Australia will be a testing ground for the “Five Eyes” powers’ attacks on encryption due to our lack of privacy protections and national security oversight mechanisms.
A bill to implement the Coalition’s attacks on encryption was introduced into parliament during its last sitting week, after a risible 10-day “consideration” of thousands of submissions the government invited on its proposals, which revolve around forcing tech companies to help install malware on devices or find other ways of “cooperating” with security agencies. The bill has gone to Parliament’s intelligence and security committee for review.
That came a couple of weeks after the domestic security ministers of Five Eyes countries (US, Canada, UK, Australia, New Zealand) met here and issued a communique, in effect saying they would impose decryption requirements on tech companies, but cloak it in the guise of “cooperation” and without using backdoors that undermine encryption for everyone. As with the government’s approach here, the detail has been left nebulous, but it is clear that the use of secretly inserted malware is central to the Five Eyes’ approach — which of course is no safer than encryption backdoors, because malware, like backdoors, can be lost or stolen and repurposed by malicious actors.
Perhaps that’s why, as US cybersecurity law expert Susan Landau pointed out last week in an incisive analysis, the statement has come from domestic security and immigration ministers and not from Five Eyes intelligence agencies. Whatever their views on encryption, senior signals intelligence officials, who are usually charged with the dual roles of stealing enemies’ secrets and protecting their own, understand that anything that undermines encryption can end up coming back to hurt you and your allies — as happened when the NSA lost a trove of malware later repurposed for a massive ransomware attack.
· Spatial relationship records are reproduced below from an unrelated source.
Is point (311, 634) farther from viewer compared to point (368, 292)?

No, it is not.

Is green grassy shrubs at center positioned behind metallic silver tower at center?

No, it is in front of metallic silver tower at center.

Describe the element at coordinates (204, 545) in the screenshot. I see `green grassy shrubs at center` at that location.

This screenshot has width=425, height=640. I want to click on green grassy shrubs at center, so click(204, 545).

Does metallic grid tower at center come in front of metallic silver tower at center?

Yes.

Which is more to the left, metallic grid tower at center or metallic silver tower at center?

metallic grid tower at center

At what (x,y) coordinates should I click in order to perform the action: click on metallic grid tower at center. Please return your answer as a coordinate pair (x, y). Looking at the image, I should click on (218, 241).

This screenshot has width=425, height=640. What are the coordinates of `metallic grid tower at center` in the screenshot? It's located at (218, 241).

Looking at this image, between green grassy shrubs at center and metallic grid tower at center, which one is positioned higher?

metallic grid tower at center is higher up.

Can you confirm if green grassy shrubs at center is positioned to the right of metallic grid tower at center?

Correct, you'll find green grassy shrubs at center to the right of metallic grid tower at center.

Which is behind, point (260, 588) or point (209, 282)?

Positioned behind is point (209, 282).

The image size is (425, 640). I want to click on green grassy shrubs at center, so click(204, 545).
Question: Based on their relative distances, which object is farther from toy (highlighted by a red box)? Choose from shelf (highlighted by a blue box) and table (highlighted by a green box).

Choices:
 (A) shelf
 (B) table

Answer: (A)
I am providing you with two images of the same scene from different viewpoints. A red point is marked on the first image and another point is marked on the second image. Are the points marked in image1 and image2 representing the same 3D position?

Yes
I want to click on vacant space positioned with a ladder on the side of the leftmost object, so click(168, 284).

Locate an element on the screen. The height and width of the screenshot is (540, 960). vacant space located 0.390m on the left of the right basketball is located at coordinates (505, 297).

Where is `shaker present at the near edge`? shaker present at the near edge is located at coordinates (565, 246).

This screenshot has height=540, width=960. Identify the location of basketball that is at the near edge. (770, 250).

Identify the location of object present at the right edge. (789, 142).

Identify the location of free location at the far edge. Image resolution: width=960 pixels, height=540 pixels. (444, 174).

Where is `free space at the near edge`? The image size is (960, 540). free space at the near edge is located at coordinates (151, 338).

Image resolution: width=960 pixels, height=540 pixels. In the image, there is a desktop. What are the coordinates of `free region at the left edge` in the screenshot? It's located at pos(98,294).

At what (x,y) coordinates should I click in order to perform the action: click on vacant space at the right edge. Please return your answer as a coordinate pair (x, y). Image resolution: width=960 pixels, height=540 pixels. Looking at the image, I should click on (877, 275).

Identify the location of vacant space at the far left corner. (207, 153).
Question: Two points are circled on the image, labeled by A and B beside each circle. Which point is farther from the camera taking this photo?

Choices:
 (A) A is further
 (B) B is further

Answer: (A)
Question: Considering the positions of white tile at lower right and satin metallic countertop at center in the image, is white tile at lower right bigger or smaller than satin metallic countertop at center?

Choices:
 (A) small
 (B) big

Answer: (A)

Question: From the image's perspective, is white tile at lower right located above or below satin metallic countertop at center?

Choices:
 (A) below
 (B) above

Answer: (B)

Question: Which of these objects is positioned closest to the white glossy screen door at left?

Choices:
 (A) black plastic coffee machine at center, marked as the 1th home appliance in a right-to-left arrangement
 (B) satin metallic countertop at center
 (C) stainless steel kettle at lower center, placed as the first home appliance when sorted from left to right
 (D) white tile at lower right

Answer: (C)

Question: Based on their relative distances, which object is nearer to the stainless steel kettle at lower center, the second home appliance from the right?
The government has been at pains to insist that its anti-encryption legislation will be based on similar UK legislation. The problem for the UK government, however, has been that while it remains in the European Union, its citizens are able to use the European Convention on Human Rights to defend themselves. Last month, the European Court of Human Rights struck down parts of the UK’s mass surveillance laws in response to a suit brought by an array of privacy and human rights organisations.
Australians have no such protection, nor access to a US-style bill of rights that entrenches human rights in law and provide a case for civil society groups to take governments to court, or an equivalent to the Canadian Charter of Rights and Freedoms. As Landau noted, “Australia is the perfect candidate: the country’s lack of a comprehensive set of human rights protections means that Australia does not face the balancing requirements of privacy and civil liberties protections that the U.K. and U.S. do.”
Australia is perfect in another way. The US Congress has two intelligence committees, and although they can be partisan, they aren’t under the thumb of the executive and can pursue whatever they want, even if intelligence agencies object. While less independent, the UK Intelligence and Security Committee, especially since reforms in 2013, has a wide-ranging remit including the operations of agencies and capacity to handle highly sensitive information and cabinet material. Canada’s equivalent committee can also now examine operational matters.
Here, the Parliamentary Joint Committee on Intelligence and Security (PJCIS) is controlled by the government and can’t examine the operations of security and intelligence agencies.
Recent moves to address this have been kicked into the long grass. Last year an intelligence review commissioned by Malcolm Turnbull shied away from real reform, recommending the PJCIS be given the power to initiate inquiries — but it would still be prohibited from looking at operational matters. In any event, the government has done nothing to progress any reform since then, except announce yet another intelligence review earlier this year.
More curious is the case of Labor. Once gung-ho for improving the PJCIS, Labor introduced a reform bill John Faulkner left behind when he retired. Turnbull had that bill killed off. But in August, Centre Alliance Senator Rex Patrick introduced the Intelligence Services Amendment (Enhanced Parliamentary Oversight of Intelligence Agencies) Bill 2018, which would add agency activities to the committee’s general review remit (subject to a ministerial veto), enabling it to pursue operational matters off its own bat.
Patrick had earlier tried to move the relevant sections as amendments to government legislation, putting pressure on the government to accept the change if it wanted its bills passed, but Labor refused to back him. Labor has now sent the bill off to an inquiry by the senate’s Finance and Public Administration committee, where it sits in obscurity with just one submission. Perhaps Labor wants to sit on the issue until it is in government. But it’s a curious way to treat an issue it used to support.
Meantime, Australians remain unprotected from the Five Eyes’ war on privacy.